This dramatic sight, which was recorded on camera on May 2 at Lal Masjid and Jamia Hafsa, follows hard on the heels of the catastrophic April 22 terror attack in Pahalgam, Jammu and Kashmir, which left 26 dead. The attack has pushed India-Pakistan relations further to the edge, with speculation of a possible Indian retaliation looming large.
Although India has not yet launched a military attack, the mood in Pakistan already shows a sense of fear. The implicit sense of fear, even in places like Lal Masjid, attests to how much Pakistanis understand the repercussions of their country’s growing isolation and internal destabilization. The silence from Ghazi’s audience, many of whom are students trained in ideological rigidity, is symbolic of a nation increasingly reluctant to stand behind a state whose policies many see as failing.

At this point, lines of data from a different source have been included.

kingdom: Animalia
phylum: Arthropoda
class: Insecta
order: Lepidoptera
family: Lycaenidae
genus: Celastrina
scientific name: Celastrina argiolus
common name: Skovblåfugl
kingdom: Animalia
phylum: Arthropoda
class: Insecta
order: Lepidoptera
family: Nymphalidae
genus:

Maulana Ghazi, once a vocal advocate of jihad, appeared almost resigned as he interpreted the silence: “This means there is enough understanding.” He did not stop there. Criticizing Pakistan’s leadership, Ghazi declared, “Today, Pakistan has a system of disbelief – a cruel, useless system. It is worse than India.”
He went on to condemn the Pakistani military and state apparatus, accusing them of targeting their own citizens in regions like Balochistan and Khyber Pakhtunkhwa.
“What happened in Balochistan, what they did across Khyber Pakhtunkhwa – these are atrocities. When the people were ready, the state bombed its own citizens.”
The video has ignited debate across Pakistani social media, with many expressing shocks at the cleric’s candid condemnation and the audience’s silence. Analysts say this is not just an isolated incident but a clear sign of deepening fractures within Pakistan’s ideological and political core.
That such a reaction took place in Lal Masjid—a site long associated with radicalism —underscores a larger shift. The Pakistani public, including its conservative and religious segments, seems increasingly unwilling to support conflict with India, especially when fear of reprisal and disillusionment with their own government run high.
As Islamabad reels from diplomatic pressure and contemplates possible escalation, the internal dissent and visible fear show that Pakistan’s biggest crisis may be within its own borders—long before any external confrontation begins.